--- Record set ---

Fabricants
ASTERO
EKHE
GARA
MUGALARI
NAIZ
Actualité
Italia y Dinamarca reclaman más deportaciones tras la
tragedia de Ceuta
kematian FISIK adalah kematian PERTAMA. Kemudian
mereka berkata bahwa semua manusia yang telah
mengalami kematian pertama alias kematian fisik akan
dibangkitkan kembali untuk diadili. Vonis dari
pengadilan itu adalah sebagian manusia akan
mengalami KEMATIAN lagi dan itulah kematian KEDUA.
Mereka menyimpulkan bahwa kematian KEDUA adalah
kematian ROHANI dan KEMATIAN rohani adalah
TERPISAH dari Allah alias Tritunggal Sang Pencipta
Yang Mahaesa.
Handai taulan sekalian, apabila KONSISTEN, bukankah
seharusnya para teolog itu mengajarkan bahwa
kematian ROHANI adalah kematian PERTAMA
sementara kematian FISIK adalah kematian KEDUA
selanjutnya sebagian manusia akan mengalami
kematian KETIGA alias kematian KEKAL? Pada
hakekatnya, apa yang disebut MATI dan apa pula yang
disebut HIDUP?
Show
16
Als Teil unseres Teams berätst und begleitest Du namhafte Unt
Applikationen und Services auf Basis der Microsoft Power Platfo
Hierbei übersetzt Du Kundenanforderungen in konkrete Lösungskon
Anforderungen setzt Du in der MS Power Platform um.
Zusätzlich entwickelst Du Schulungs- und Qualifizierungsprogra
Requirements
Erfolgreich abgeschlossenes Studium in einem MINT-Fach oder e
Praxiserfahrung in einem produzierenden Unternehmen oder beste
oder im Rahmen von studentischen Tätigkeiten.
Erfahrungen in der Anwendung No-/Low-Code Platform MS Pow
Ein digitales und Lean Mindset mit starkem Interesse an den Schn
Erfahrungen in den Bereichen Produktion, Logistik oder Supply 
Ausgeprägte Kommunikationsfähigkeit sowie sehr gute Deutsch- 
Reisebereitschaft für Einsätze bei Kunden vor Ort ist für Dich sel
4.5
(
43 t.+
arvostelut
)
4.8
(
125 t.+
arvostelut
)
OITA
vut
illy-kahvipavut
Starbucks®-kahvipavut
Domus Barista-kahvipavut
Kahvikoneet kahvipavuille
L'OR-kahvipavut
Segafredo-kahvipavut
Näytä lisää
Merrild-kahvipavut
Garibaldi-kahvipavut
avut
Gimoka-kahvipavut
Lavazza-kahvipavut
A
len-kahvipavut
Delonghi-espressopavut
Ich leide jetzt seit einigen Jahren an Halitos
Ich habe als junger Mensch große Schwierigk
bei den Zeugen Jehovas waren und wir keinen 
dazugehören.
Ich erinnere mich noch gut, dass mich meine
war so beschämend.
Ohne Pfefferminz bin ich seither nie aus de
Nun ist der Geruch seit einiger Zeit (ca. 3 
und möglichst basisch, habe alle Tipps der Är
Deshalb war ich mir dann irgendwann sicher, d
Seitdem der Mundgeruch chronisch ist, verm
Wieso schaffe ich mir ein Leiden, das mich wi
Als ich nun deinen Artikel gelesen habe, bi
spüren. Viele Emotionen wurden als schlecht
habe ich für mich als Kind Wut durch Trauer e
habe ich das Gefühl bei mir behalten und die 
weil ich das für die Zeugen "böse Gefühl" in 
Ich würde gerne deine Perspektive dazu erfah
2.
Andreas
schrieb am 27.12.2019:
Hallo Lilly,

---

- [What this task involves]:
Write down how many lines of the data above contain the string "mengalami", and include nothing besides that number.

- [Written reply]:
3